Carly Fiorina Is Running for President, Wants to Be the Anti-Hillary, Needs Better Web Staff
Visit CarlyFiorina.org and you'll see the number of people the newly-announced presidential candidate laid off as CEO of Hewlett-Packard.
Republican political consultant and former tech executive Carly Fiorina has officially entered the 2016 presidential race. In a Monday morning video announcement, Fiorina announced her intention to run for the GOP nomination and continued a recent push to position herself as the anti-Hillary Clinton.
Fiorina's announcement video opens with the 60-year-old watching Clinton's recent announcement video. "Our founders never intended us to have a professional political class," says Fiorina. "We know the only way to reimagine our government is to reimagine who is leading it." Fiorina also appeared on Good Morning America Monday morning, telling hosts that she has "a lot of admiration" for Clinton, "but she clearly is not trustworthy."
In the past few months, Fiorina—"the only woman in the crowded field of major GOP candidates," as AP puts it—has been on a strong anti-Hillary offensive. "She tweets about women's rights in this country and [her foundation] takes money from governments that deny women the most basic human rights," Fiorina commented in February. Clinton has been "an inspiration for many women," but her record "lacks accomplishment," Fiorina said more recently.
Fiorina is best known for serving as CEO of computer giant Hewlett-Packard, starting in 1999. This made Fiorina the first woman to lead a Fortune 20 company. But her tenure is widely considered to be "lacking in accomplishment," if we're putting it nicely. The company's stock plummeted, tens of thousands of employees were let go, and Fiorina herself was forced to resign in 2005.
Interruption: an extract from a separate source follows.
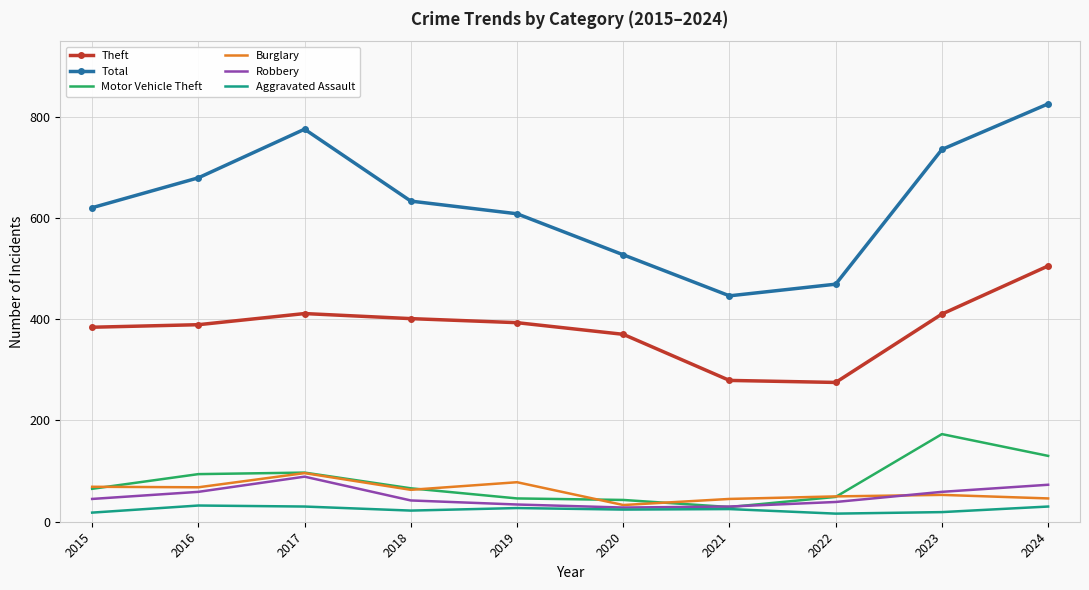

Where does the Total series first go above 633?

2016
At CarlyFiorina.org, a URL the Fiorina campaign apparently forgot to buy up, here's what currently appears at the top of the page:
If you scroll through all the frownie-faces, you'll be scrolling a while. The page concludes with this:
That's 30,000 people she laid off. People with families. And what does she say she would have done differently?
"I would have done them all faster." —Carly Fiorina
UPDATE: The website was created by Michael Link, assistant director of digital strategy with the Service Employees International Union (SEIU), though he says it is a personal project and not an SEIU move.
After leaving HP, Fiorina released an autobiography, worked on Sen. John McCain's 2008 presidential campaign, and was fundraising chair of the Republican National Convention before launching her own attempt at a political career. In 2010, she ran against incumbent California legislator Barbara Boxer for a seat in the U.S. Senate and lost.